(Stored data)

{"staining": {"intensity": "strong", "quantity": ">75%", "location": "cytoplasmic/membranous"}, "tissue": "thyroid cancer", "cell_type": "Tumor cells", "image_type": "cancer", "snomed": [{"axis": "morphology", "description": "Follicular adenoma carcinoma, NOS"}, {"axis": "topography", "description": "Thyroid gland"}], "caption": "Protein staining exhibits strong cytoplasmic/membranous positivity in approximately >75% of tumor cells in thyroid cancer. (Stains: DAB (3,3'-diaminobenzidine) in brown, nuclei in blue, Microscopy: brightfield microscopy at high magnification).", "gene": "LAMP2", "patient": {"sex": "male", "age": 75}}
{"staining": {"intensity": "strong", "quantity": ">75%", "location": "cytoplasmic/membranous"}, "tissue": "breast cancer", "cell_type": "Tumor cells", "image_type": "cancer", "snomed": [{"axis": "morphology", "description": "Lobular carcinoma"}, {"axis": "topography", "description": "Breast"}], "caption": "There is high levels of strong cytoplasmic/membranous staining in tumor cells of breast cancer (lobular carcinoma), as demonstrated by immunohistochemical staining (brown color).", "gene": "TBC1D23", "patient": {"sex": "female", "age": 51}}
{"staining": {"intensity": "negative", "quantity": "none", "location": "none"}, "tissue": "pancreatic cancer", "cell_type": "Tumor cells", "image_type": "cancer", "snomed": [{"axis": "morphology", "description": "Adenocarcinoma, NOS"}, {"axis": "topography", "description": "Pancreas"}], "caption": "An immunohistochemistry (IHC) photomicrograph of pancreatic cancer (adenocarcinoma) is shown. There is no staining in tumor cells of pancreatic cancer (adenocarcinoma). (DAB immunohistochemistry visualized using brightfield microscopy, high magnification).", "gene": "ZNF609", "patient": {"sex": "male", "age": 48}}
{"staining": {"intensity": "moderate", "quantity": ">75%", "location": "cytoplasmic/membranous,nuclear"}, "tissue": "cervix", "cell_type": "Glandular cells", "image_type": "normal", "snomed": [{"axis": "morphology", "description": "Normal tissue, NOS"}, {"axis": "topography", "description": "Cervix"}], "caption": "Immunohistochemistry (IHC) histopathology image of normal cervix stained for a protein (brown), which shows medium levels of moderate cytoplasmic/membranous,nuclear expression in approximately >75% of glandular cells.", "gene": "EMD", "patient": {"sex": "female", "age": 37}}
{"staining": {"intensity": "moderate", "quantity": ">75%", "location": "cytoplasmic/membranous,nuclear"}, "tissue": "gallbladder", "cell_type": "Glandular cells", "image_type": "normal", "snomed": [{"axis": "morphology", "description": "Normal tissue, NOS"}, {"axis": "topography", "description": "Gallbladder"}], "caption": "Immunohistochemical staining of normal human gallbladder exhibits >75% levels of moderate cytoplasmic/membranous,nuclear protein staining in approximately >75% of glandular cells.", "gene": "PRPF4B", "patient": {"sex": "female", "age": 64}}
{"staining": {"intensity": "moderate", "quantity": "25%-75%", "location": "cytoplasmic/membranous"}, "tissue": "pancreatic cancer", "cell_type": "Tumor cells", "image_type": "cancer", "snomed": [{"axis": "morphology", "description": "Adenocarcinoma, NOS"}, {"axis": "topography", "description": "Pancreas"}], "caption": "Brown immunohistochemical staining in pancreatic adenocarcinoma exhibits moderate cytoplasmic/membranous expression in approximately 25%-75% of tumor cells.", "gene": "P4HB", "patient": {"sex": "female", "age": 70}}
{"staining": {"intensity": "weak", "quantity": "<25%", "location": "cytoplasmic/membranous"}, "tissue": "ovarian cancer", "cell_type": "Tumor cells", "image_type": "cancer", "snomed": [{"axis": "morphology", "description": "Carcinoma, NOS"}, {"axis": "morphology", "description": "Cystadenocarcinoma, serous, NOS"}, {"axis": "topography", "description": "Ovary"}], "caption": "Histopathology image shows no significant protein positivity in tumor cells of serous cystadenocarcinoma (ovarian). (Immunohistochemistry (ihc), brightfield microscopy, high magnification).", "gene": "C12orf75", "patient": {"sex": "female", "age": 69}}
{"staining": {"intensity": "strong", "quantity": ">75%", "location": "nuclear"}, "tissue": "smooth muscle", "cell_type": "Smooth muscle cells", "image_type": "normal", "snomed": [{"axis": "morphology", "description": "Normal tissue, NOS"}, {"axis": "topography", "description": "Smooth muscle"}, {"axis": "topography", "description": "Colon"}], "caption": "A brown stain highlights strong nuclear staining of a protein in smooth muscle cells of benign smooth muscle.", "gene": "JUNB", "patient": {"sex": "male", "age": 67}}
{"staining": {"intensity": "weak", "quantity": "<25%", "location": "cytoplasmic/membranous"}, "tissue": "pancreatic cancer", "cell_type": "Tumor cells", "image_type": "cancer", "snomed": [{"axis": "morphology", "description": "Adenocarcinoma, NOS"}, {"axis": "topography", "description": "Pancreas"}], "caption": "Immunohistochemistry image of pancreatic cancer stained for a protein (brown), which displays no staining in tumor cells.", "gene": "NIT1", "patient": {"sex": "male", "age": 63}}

◆ Work order
With nothing left out, copy every record exactly.

◆ The completed task
{"staining": {"intensity": "strong", "quantity": ">75%", "location": "cytoplasmic/membranous"}, "tissue": "thyroid cancer", "cell_type": "Tumor cells", "image_type": "cancer", "snomed": [{"axis": "morphology", "description": "Follicular adenoma carcinoma, NOS"}, {"axis": "topography", "description": "Thyroid gland"}], "caption": "Protein staining exhibits strong cytoplasmic/membranous positivity in approximately >75% of tumor cells in thyroid cancer. (Stains: DAB (3,3'-diaminobenzidine) in brown, nuclei in blue, Microscopy: brightfield microscopy at high magnification).", "gene": "LAMP2", "patient": {"sex": "male", "age": 75}}
{"staining": {"intensity": "strong", "quantity": ">75%", "location": "cytoplasmic/membranous"}, "tissue": "breast cancer", "cell_type": "Tumor cells", "image_type": "cancer", "snomed": [{"axis": "morphology", "description": "Lobular carcinoma"}, {"axis": "topography", "description": "Breast"}], "caption": "There is high levels of strong cytoplasmic/membranous staining in tumor cells of breast cancer (lobular carcinoma), as demonstrated by immunohistochemical staining (brown color).", "gene": "TBC1D23", "patient": {"sex": "female", "age": 51}}
{"staining": {"intensity": "negative", "quantity": "none", "location": "none"}, "tissue": "pancreatic cancer", "cell_type": "Tumor cells", "image_type": "cancer", "snomed": [{"axis": "morphology", "description": "Adenocarcinoma, NOS"}, {"axis": "topography", "description": "Pancreas"}], "caption": "An immunohistochemistry (IHC) photomicrograph of pancreatic cancer (adenocarcinoma) is shown. There is no staining in tumor cells of pancreatic cancer (adenocarcinoma). (DAB immunohistochemistry visualized using brightfield microscopy, high magnification).", "gene": "ZNF609", "patient": {"sex": "male", "age": 48}}
{"staining": {"intensity": "moderate", "quantity": ">75%", "location": "cytoplasmic/membranous,nuclear"}, "tissue": "cervix", "cell_type": "Glandular cells", "image_type": "normal", "snomed": [{"axis": "morphology", "description": "Normal tissue, NOS"}, {"axis": "topography", "description": "Cervix"}], "caption": "Immunohistochemistry (IHC) histopathology image of normal cervix stained for a protein (brown), which shows medium levels of moderate cytoplasmic/membranous,nuclear expression in approximately >75% of glandular cells.", "gene": "EMD", "patient": {"sex": "female", "age": 37}}
{"staining": {"intensity": "moderate", "quantity": ">75%", "location": "cytoplasmic/membranous,nuclear"}, "tissue": "gallbladder", "cell_type": "Glandular cells", "image_type": "normal", "snomed": [{"axis": "morphology", "description": "Normal tissue, NOS"}, {"axis": "topography", "description": "Gallbladder"}], "caption": "Immunohistochemical staining of normal human gallbladder exhibits >75% levels of moderate cytoplasmic/membranous,nuclear protein staining in approximately >75% of glandular cells.", "gene": "PRPF4B", "patient": {"sex": "female", "age": 64}}
{"staining": {"intensity": "moderate", "quantity": "25%-75%", "location": "cytoplasmic/membranous"}, "tissue": "pancreatic cancer", "cell_type": "Tumor cells", "image_type": "cancer", "snomed": [{"axis": "morphology", "description": "Adenocarcinoma, NOS"}, {"axis": "topography", "description": "Pancreas"}], "caption": "Brown immunohistochemical staining in pancreatic adenocarcinoma exhibits moderate cytoplasmic/membranous expression in approximately 25%-75% of tumor cells.", "gene": "P4HB", "patient": {"sex": "female", "age": 70}}
{"staining": {"intensity": "weak", "quantity": "<25%", "location": "cytoplasmic/membranous"}, "tissue": "ovarian cancer", "cell_type": "Tumor cells", "image_type": "cancer", "snomed": [{"axis": "morphology", "description": "Carcinoma, NOS"}, {"axis": "morphology", "description": "Cystadenocarcinoma, serous, NOS"}, {"axis": "topography", "description": "Ovary"}], "caption": "Histopathology image shows no significant protein positivity in tumor cells of serous cystadenocarcinoma (ovarian). (Immunohistochemistry (ihc), brightfield microscopy, high magnification).", "gene": "C12orf75", "patient": {"sex": "female", "age": 69}}
{"staining": {"intensity": "strong", "quantity": ">75%", "location": "nuclear"}, "tissue": "smooth muscle", "cell_type": "Smooth muscle cells", "image_type": "normal", "snomed": [{"axis": "morphology", "description": "Normal tissue, NOS"}, {"axis": "topography", "description": "Smooth muscle"}, {"axis": "topography", "description": "Colon"}], "caption": "A brown stain highlights strong nuclear staining of a protein in smooth muscle cells of benign smooth muscle.", "gene": "JUNB", "patient": {"sex": "male", "age": 67}}
{"staining": {"intensity": "weak", "quantity": "<25%", "location": "cytoplasmic/membranous"}, "tissue": "pancreatic cancer", "cell_type": "Tumor cells", "image_type": "cancer", "snomed": [{"axis": "morphology", "description": "Adenocarcinoma, NOS"}, {"axis": "topography", "description": "Pancreas"}], "caption": "Immunohistochemistry image of pancreatic cancer stained for a protein (brown), which displays no staining in tumor cells.", "gene": "NIT1", "patient": {"sex": "male", "age": 63}}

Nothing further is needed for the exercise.